La Comisión de Constitución del Congreso ha aprobado la parte del dictamen de la reforma de la ley de partidos que establece el financiamiento público a los partidos políticos a partir del 2014, mandando que se dé en proporción a su participación en el Congreso. En realidad, esta obligación estaba ya contenida en la ley vigente, promulgada hace diez años, pero nunca se aplicó porque el Ministerio de Economía y Finanzas (MEF) sencillamente no presupuestó los fondos, pese a que se trataba de apenas el 0,1% del presupuesto público. Quizá el MEF actuó así porque sentía que no se trataba de un asunto prioritario ni siquiera para los propios partidos. De hecho, azorados por el pudor político de recibir dinero del público sin gozar de una imagen muy solvente ante los ciudadanos, los partidos nunca presionaron para tal inclusión presupuestal.

La realidad, sin embargo, es que el país necesita partidos fuertes. Los pocos partidos relativamente institucionalizados que tenemos, como el Apra y el PPC, tienen una existencia más bien precaria y carecen de presencia efectiva en muchas de las provincias y distritos del país. Los demás solo existen como olas electorales.

Los partidos, cuando funcionan como tales, son los canales por los que se expresan las necesidades, los intereses, las preocupaciones y los anhelos de los ciudadanos, dándoles una voz organizada en el espacio público y una presencia real en las instituciones en las que, al final del día, se resuelve sobre los derechos y obligaciones de todos. Por estos canales se transmiten las diferentes demandas desde la base hasta los niveles regionales o nacionales capaces de darles respuesta o prevenirlas.

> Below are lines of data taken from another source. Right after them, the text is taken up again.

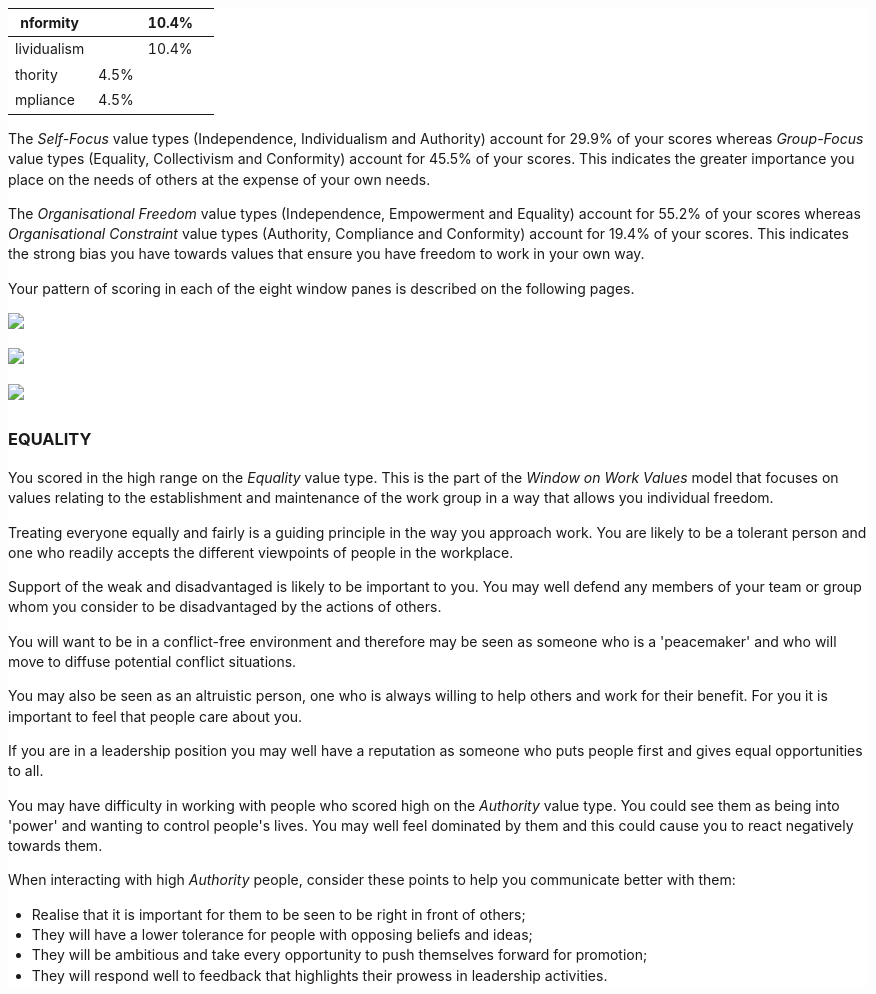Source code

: | nformity    |      | 10.4% |  |
|-------------|------|-------|--|
| lividualism |      | 10.4% |  |
| thority     | 4.5% |       |  |
| mpliance    | 4.5% |       |  |

The *Self-Focus* value types (Independence, Individualism and Authority) account for 29.9% of your scores whereas *Group-Focus* value types (Equality, Collectivism and Conformity) account for 45.5% of your scores. This indicates the greater importance you place on the needs of others at the expense of your own needs.

The *Organisational Freedom* value types (Independence, Empowerment and Equality) account for 55.2% of your scores whereas *Organisational Constraint* value types (Authority, Compliance and Conformity) account for 19.4% of your scores. This indicates the strong bias you have towards values that ensure you have freedom to work in your own way.

Your pattern of scoring in each of the eight window panes is described on the following pages.

![](_page_3_Picture_10.jpeg)

![](_page_3_Picture_13.jpeg)

![](_page_4_Picture_0.jpeg)

### **EQUALITY**

You scored in the high range on the *Equality* value type. This is the part of the *Window on Work Values* model that focuses on values relating to the establishment and maintenance of the work group in a way that allows you individual freedom.

Treating everyone equally and fairly is a guiding principle in the way you approach work. You are likely to be a tolerant person and one who readily accepts the different viewpoints of people in the workplace.

Support of the weak and disadvantaged is likely to be important to you. You may well defend any members of your team or group whom you consider to be disadvantaged by the actions of others.

You will want to be in a conflict-free environment and therefore may be seen as someone who is a 'peacemaker' and who will move to diffuse potential conflict situations.

You may also be seen as an altruistic person, one who is always willing to help others and work for their benefit. For you it is important to feel that people care about you.

If you are in a leadership position you may well have a reputation as someone who puts people first and gives equal opportunities to all.

You may have difficulty in working with people who scored high on the *Authority* value type. You could see them as being into 'power' and wanting to control people's lives. You may well feel dominated by them and this could cause you to react negatively towards them.

When interacting with high *Authority* people, consider these points to help you communicate better with them:

- Realise that it is important for them to be seen to be right in front of others;
- They will have a lower tolerance for people with opposing beliefs and ideas;
- They will be ambitious and take every opportunity to push themselves forward for promotion;
- They will respond well to feedback that highlights their prowess in leadership activities.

Sin estos canales, es muy fácil que los reclamos ciudadanos se radicalicen, ante la frustración de no sentirse escuchados, y se desborden, a la manera de los huaicos que no encuentran un cauce, dejando solo un camino de destrucción tras de sí, como vemos en nuestras continuas, y violentas, “protestas sociales”. Sin estos canales, se vuelve también muy normal que estas demandas sean desviadas por los conductos improvisados y muchas veces traicioneros que abren los caudillos que, en ausencia de partidos reales, aparecen constantemente. Ciertamente, sin estos canales resulta mucho más viable para cualquier autoridad con aspiraciones autoritarias ir desprestigiando a la “clase política” hasta poder justificar los más diversos atropellos contra las instituciones representativas: es mucho más fácil acabar con la reputación de un hombre que con la de una organización que, al representar un ideario y tener bases y procesos, trasciende la identidad de cualquiera de sus integrantes. Teniendo en cuenta esto último, de hecho, acaso el Perú necesite partidos sólidos hoy más que nunca.

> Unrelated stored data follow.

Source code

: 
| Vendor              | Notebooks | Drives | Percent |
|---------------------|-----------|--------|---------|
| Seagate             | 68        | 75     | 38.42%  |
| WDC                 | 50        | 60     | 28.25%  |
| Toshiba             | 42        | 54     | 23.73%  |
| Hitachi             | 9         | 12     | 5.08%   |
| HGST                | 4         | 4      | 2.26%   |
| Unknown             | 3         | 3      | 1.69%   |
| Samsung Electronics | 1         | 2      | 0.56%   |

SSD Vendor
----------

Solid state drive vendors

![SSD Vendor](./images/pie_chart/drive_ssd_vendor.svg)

Demás está decir que la impredictibilidad y la tendencia a los estallidos de violencia (donde la razón la acaba teniendo quien quiera que logre patear más fuerte) que son alentadas por la ausencia de partidos sólidos tienen también consecuencias para el crecimiento y la reducción de la pobreza. Si no, baste con mirar lo que ha pasado con la economía de Cajamarca desde la violencia del año pasado o lo que pasa con la confianza y la inversión en el país cada vez que aparece un ‘outsider’ populista o autoritario del que nadie sabe realmente qué esperar.

Ahora bien, no obstante la buena noticia que venimos comentando, ha sido una lástima que la comisión decidiese aprobar también el aumento del número de invitados que las cúpulas partidarias pueden traer a sus listas: si lo que se quiere es fortalecer a los partidos, lo que se tiene que hacer es fortalecer la militancia de sus miembros y el poder de decisión de sus elecciones internas.

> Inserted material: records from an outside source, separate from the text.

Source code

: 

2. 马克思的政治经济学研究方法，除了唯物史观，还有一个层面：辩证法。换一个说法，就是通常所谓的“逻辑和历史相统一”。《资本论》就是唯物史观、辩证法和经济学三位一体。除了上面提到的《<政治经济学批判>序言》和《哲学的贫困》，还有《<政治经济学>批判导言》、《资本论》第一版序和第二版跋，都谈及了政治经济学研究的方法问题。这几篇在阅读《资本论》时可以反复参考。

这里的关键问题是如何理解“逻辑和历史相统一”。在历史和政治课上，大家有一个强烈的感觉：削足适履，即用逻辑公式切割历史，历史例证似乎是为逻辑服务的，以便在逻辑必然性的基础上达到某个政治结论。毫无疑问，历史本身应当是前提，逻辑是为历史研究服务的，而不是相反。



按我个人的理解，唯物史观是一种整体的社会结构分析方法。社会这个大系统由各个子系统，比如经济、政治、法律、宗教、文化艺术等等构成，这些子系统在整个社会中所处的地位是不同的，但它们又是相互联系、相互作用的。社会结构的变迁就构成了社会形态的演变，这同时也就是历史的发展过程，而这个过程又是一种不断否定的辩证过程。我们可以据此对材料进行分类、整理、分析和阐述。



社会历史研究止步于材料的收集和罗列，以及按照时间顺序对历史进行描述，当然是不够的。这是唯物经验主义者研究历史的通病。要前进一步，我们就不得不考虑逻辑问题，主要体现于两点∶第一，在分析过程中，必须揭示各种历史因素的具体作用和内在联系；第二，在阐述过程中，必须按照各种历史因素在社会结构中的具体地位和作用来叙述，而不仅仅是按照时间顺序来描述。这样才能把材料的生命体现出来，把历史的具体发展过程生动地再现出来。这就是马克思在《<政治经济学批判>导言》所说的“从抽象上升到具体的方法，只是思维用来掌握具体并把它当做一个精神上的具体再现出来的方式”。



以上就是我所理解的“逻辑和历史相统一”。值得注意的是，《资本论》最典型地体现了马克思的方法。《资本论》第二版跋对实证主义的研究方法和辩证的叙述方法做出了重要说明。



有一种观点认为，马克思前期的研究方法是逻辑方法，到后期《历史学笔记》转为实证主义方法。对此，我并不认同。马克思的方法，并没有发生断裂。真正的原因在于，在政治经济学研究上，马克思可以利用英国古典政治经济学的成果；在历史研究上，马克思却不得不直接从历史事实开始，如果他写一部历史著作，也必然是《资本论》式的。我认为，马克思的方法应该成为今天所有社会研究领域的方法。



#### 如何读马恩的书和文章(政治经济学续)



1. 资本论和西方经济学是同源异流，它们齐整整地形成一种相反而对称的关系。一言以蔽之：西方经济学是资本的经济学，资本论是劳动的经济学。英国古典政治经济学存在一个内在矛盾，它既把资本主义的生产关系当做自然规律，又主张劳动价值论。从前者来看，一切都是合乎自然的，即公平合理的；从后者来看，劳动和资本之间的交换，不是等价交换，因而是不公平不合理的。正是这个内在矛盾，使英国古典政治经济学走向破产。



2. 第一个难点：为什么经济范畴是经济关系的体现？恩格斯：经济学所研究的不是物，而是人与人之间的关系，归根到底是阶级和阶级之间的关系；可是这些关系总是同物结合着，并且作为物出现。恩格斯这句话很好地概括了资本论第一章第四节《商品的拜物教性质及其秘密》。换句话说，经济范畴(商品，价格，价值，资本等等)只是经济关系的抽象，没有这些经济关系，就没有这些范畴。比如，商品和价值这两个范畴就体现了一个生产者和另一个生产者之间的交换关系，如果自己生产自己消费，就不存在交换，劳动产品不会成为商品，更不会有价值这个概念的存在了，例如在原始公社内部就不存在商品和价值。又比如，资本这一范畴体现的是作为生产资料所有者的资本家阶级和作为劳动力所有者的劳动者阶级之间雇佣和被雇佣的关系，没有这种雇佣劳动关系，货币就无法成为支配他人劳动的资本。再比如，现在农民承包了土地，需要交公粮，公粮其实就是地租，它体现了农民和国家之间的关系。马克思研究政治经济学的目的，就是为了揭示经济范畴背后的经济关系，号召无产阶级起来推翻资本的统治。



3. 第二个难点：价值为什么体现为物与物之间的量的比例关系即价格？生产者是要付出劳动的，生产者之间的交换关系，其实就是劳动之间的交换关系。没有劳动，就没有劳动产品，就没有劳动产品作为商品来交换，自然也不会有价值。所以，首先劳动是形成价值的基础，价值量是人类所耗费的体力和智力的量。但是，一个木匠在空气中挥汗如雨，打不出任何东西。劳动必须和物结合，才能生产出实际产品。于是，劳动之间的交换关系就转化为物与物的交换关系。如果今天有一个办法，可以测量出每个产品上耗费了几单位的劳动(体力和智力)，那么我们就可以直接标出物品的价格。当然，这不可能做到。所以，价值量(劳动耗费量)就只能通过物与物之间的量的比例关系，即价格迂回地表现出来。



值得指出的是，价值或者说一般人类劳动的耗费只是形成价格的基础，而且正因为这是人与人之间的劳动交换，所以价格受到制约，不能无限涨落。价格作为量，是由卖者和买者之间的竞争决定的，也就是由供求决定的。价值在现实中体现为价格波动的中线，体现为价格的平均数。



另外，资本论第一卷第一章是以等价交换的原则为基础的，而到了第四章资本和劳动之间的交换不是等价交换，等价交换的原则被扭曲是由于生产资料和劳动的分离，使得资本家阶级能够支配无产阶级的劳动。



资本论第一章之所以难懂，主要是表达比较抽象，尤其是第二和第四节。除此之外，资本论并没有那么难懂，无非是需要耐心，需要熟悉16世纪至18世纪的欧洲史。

En la misma línea, también se echa de menos la que acaso sea la reforma principal que sigue faltando a nuestro sistema electoral: el cambio de los distritos grandes y plurinominales en los que hoy elegimos a nuestros representantes a distritos pequeños y uninominales. Para que los partidos funcionen como verdaderos canales de representación los ciudadanos deben sentir que tienen un conocimiento y un control reales sobre las personas de carne y hueso en las que finalmente se traduce su representación. Y esto se vuelve mucho más viable cuando cada elector tiene un solo representante, como para poder darse el trabajo de seguirle la pista, y como para que, sabiendo esto, ese representante tenga que darse el trabajo de escuchar y rendir cuentas a quienes lo pusieron en donde está.